> [Problem details]: Output, word for word, the line that contains "Desafortunadamente, como la mayoría de" and all lines following it to the end of the listing. Drop the pictures.

# # # # #

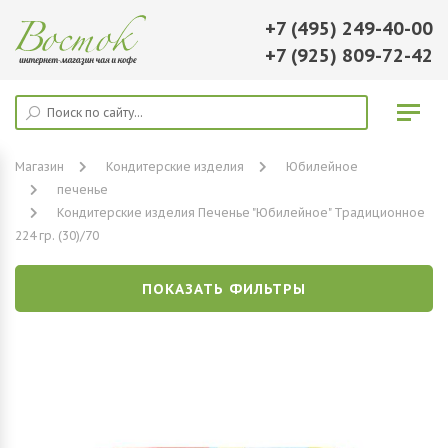
+7 (495) 249-40-00
+7 (925) 809-72-42
Магазин
Кондитерские изделия
Юбилейное
печенье
Кондитерские изделия Печенье "Юбилейное" Традиционное
224 гр. (30)/70
ПОКАЗАТЬ ФИЛЬТРЫ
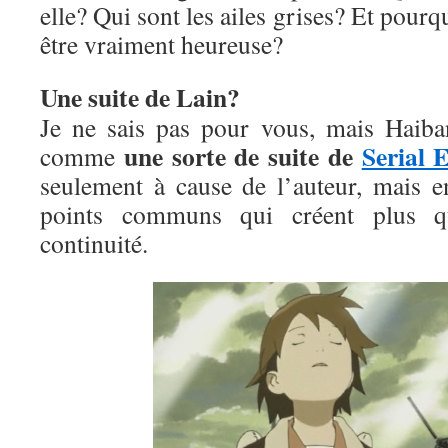
elle? Qui sont les ailes grises? Et pourqu
être vraiment heureuse?
Une suite de Lain?
Je ne sais pas pour vous, mais Haib
une sorte de suite de
Serial 
comme
seulement à cause de l’auteur, mais 
points communs qui créent plus q
continuité.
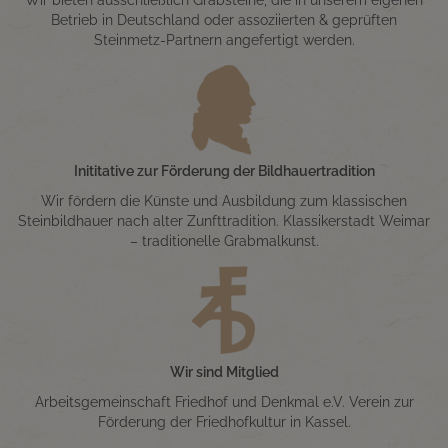
Betrieb in Deutschland oder assoziierten & geprüften
Steinmetz-Partnern angefertigt werden.
Inititative zur Förderung der Bildhauertradition
Wir fördern die Künste und Ausbildung zum klassischen
Steinbildhauer nach alter Zunfttradition. Klassikerstadt Weimar
– traditionelle Grabmalkunst.
Wir sind Mitglied
Arbeitsgemeinschaft Friedhof und Denkmal e.V. Verein zur
Förderung der Friedhofkultur in Kassel.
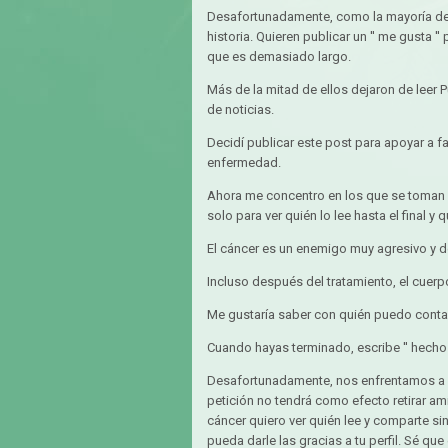
Desafortunadamente, como la mayoría de 
historia. Quieren publicar un ′′ me gusta ′
que es demasiado largo.
Más de la mitad de ellos dejaron de leer 
de noticias.
Decidí publicar este post para apoyar a fa
enfermedad.
Ahora me concentro en los que se toman el
solo para ver quién lo lee hasta el final y 
El cáncer es un enemigo muy agresivo y d
Incluso después del tratamiento, el cuer
Me gustaría saber con quién puedo contar 
Cuando hayas terminado, escribe ′′ hecho 
Desafortunadamente, nos enfrentamos a l
petición no tendrá como efecto retirar am
cáncer quiero ver quién lee y comparte sin 
pueda darle las gracias a tu perfil. Sé qu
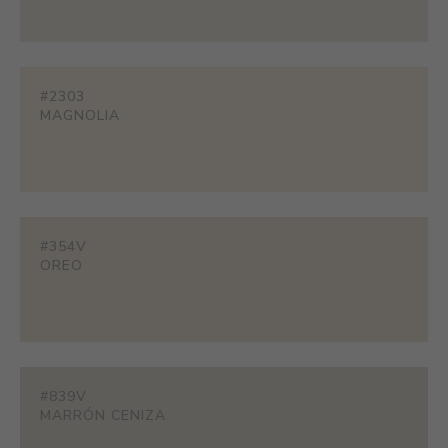
#2303
MAGNOLIA
#354V
OREO
#839V
MARRÓN CENIZA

# # # # #

> [Finished exercise]:
Desafortunadamente, como la mayoría de 
historia. Quieren publicar un ′′ me gusta ′
que es demasiado largo.
Más de la mitad de ellos dejaron de leer 
de noticias.
Decidí publicar este post para apoyar a fa
enfermedad.
Ahora me concentro en los que se toman el
solo para ver quién lo lee hasta el final y 
El cáncer es un enemigo muy agresivo y d
Incluso después del tratamiento, el cuer
Me gustaría saber con quién puedo contar 
Cuando hayas terminado, escribe ′′ hecho 
Desafortunadamente, nos enfrentamos a l
petición no tendrá como efecto retirar am
cáncer quiero ver quién lee y comparte sin 
pueda darle las gracias a tu perfil. Sé qu
#2303
MAGNOLIA
#354V
OREO
#839V
MARRÓN CENIZA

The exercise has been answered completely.